Accompanied by other abnormal diseases
CPAM is mainly divided into 5 types, namely I, II, III, 0 and IV.
Type I CPAM is the most common, accounting for approximately 65% of all CPAM, and consists of single or multiple cysts greater than 2 cm in diameter. Typically they occupy no more than one lobe of the lung and are asymptomatic at birth. Due to the accumulation of mucus in these cysts, there is a risk of lung infection, which is approximately 5%.
The lifetime risk of malignant transformation is estimated to be approximately 3%.
Type II is also the second most common type of all CPAM cases, accounting for 15% to 20%. Its cysts are smaller, less than 2 centimeters in diameter, so the risk of infection is smaller and there is no quantifiable risk of malignant transformation.

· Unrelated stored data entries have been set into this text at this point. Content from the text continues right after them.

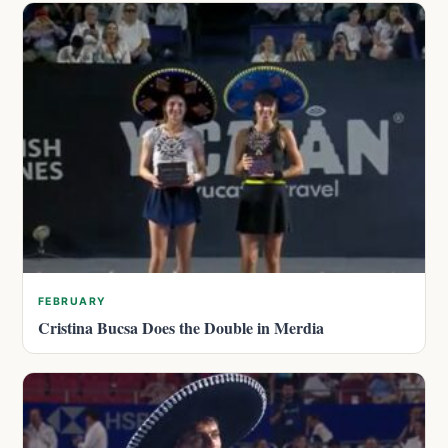
FEBRUARY
Cristina Bucsa Does the Double in Merdia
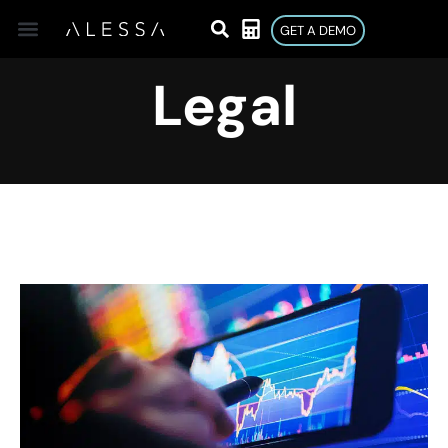
GET A DEMO
Legal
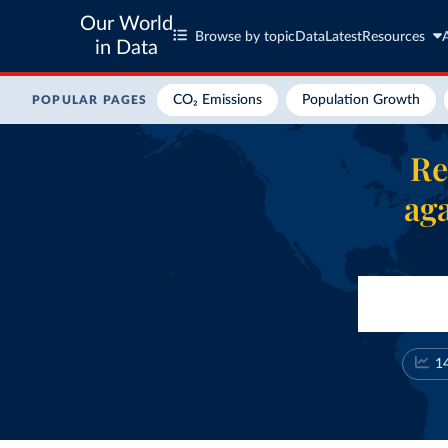
Our World
Browse by topic
Data
Latest
Resources
in Data
CO₂ Emissions
Population Growth
POPULAR PAGES
Re
aga
1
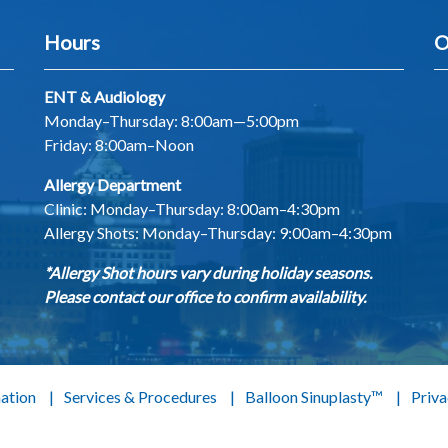
Hours
O
ENT & Audiology
Monday–Thursday: 8:00am—5:00pm
Friday: 8:00am–Noon
Allergy Department
Clinic: Monday–Thursday: 8:00am–4:30pm
Allergy Shots:
Monday–Thursday: 9:00am–4:30pm
*Allergy Shot hours vary during holiday seasons.
Please contact our office to confirm availability.
mation
Services & Procedures
Balloon Sinuplasty™
Priva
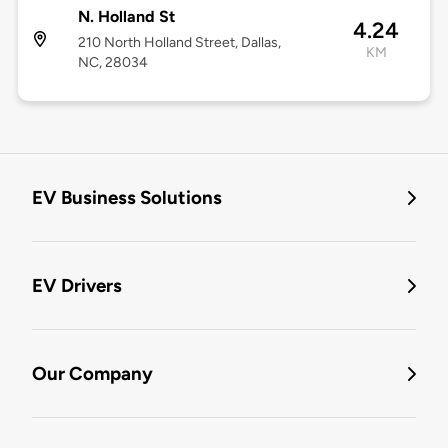
N. Holland St
4.24
210 North Holland Street, Dallas,
KM
NC, 28034
EV Business Solutions
EV Drivers
Our Company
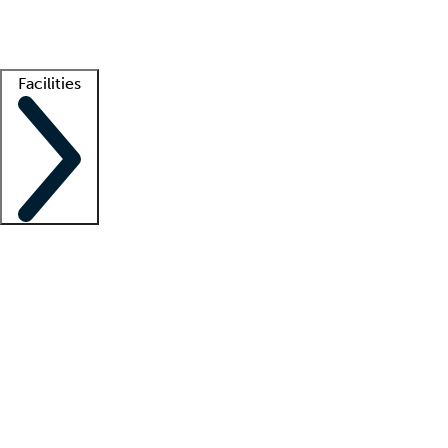
Getting started
What is locum tenens?
How does your job board work?
Find 
Facilities
Staffing solutions
LT Solution Suite
Telehealth
Getting started
What is locum tenens?
How does your job board work?
Find 
Facility support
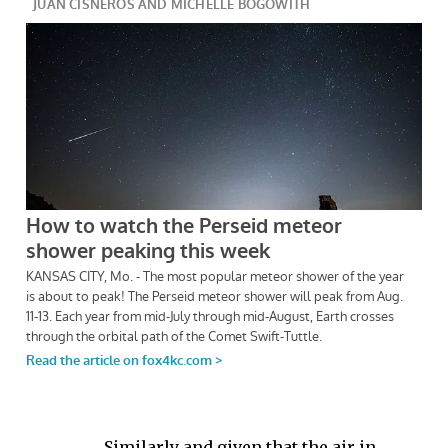
Similarly and given that the air in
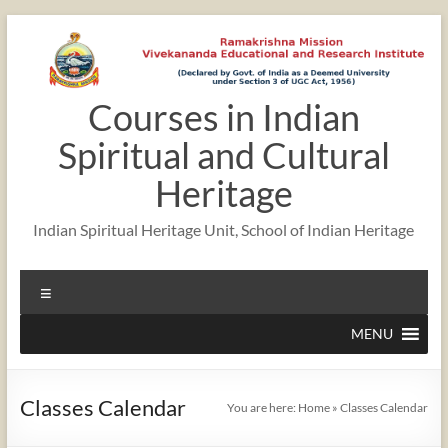
Skip
to
content
Courses in Indian
Spiritual and Cultural
Heritage
Indian Spiritual Heritage Unit, School of Indian Heritage
Menu
MENU
Classes Calendar
You are here:
Home
»
Classes Calendar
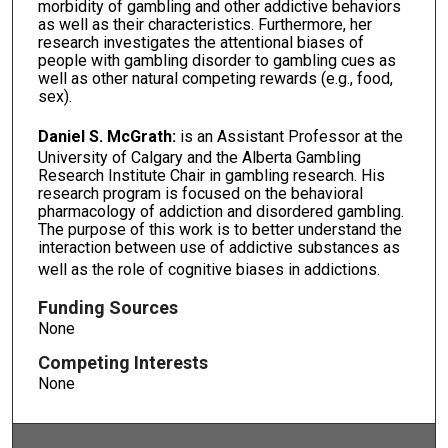
morbidity of gambling and other addictive behaviors
as well as their characteristics. Furthermore, her
research investigates the attentional biases of
people with gambling disorder to gambling cues as
well as other natural competing rewards (e.g., food,
sex).
Daniel S. McGrath:
is an Assistant Professor at the
University of Calgary and the Alberta Gambling
Research Institute Chair in gambling research. His
research program is focused on the behavioral
pharmacology of addiction and disordered gambling.
The purpose of this work is to better understand the
interaction between use of addictive substances as
well as the role of cognitive biases in addictions.
Funding Sources
None
Competing Interests
None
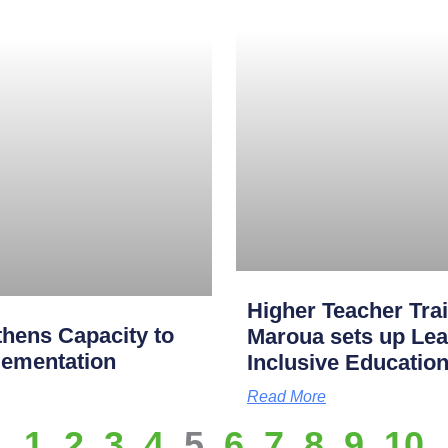
Higher Teacher Tra
hens Capacity to
Maroua sets up Lea
lementation
Inclusive Educatio
Read More
1
2
3
4
5
6
7
8
9
10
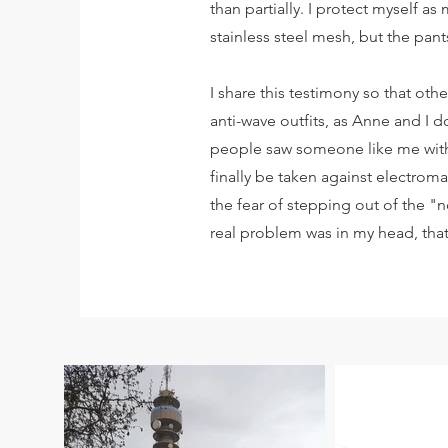
than partially. I protect myself as
stainless steel mesh, but the pant
I share this testimony so that ot
anti-wave outfits, as Anne and I 
people saw someone like me with 
finally be taken against electrom
the fear of stepping out of the "n
real problem was in my head, that'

However, some children may have other abnormalities, such as kidney or heart abnormalities that can cause symptoms.
Type III CPAM accounts for approximately 5% to 10% of all cases. These are usually large, noncystic lesions that can compress or push against other organs (such as the heart) or other normal lobes of the lungs. Due to this compression, the lesion can push the esophagus, making the fetus unable to swallow amniotic fluid, causing polyhydramnios, or the heart is compressed and causes fluid accumulation.

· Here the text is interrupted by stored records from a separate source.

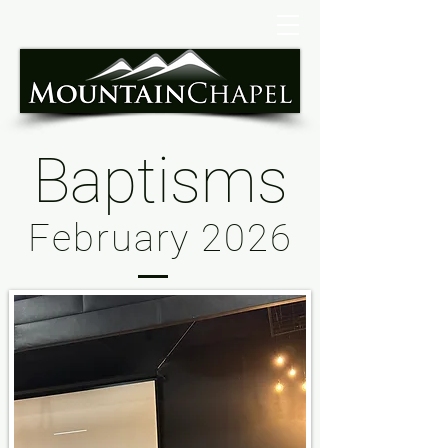
Baptisms
February 2026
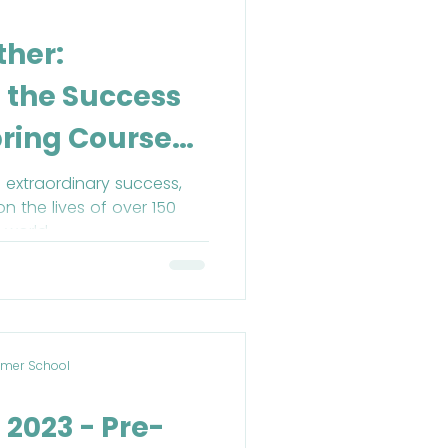
ther:
n the Success
pring Course
 extraordinary success,
on the lives of over 150
 world.
mer School
 2023 - Pre-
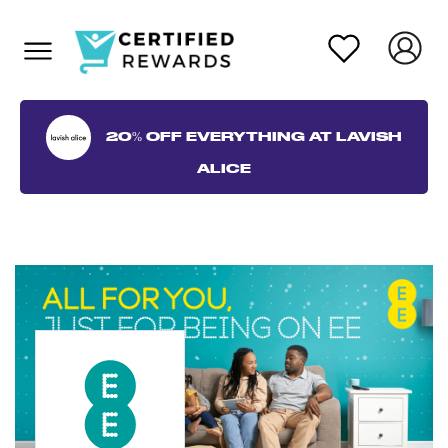
20% OFF EVERYTHING AT LAVISH
ALICE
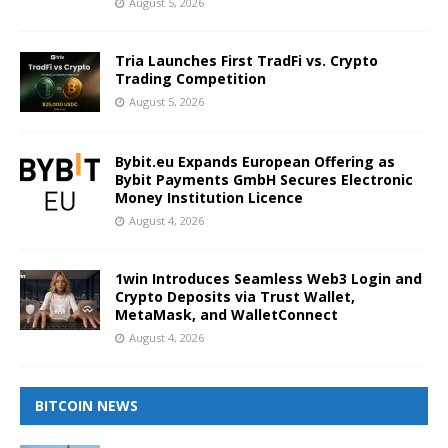
August 5, 2026
Tria Launches First TradFi vs. Crypto
Trading Competition
August 5, 2026
Bybit.eu Expands European Offering as
Bybit Payments GmbH Secures Electronic
Money Institution Licence
August 4, 2026
1win Introduces Seamless Web3 Login and
Crypto Deposits via Trust Wallet,
MetaMask, and WalletConnect
August 4, 2026
BITCOIN NEWS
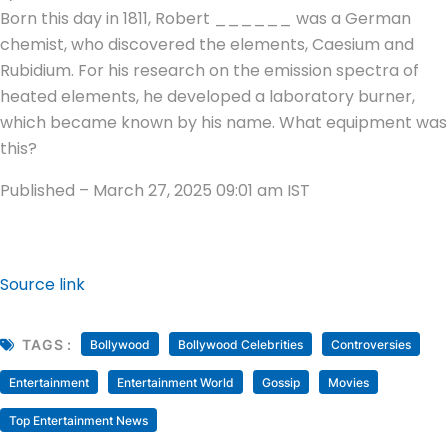
Born this day in 1811, Robert ______ was a German
chemist, who discovered the elements, Caesium and
Rubidium. For his research on the emission spectra of
heated elements, he developed a laboratory burner,
which became known by his name. What equipment was
this?
Published
– March 27, 2025 09:01 am IST
Source link
TAGS :
Bollywood
Bollywood Celebrities
Controversies
Entertainment
Entertainment World
Gossip
Movies
Top Entertainment News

Type 0 is rare and difficult to survive
After birth, it may also compress good lungs and cause a decrease in lung function. The risk of malignant transformation is negligible.
Type 0 CPAM is very rare, accounting for less than 2% of total cases. They usually involve the entire lung on one side and have small, firm lungs. Usually difficult to survive after birth. No associated risk of malignant transformation has been observed.
Type IV occurs in up to 10% of CPAM cases. They are large cysts more than 10 cm in diameter and are usually located on the surface of the lungs. Symptoms include postpartum infection or pneumothorax, and the risk of malignant transformation is about 5%.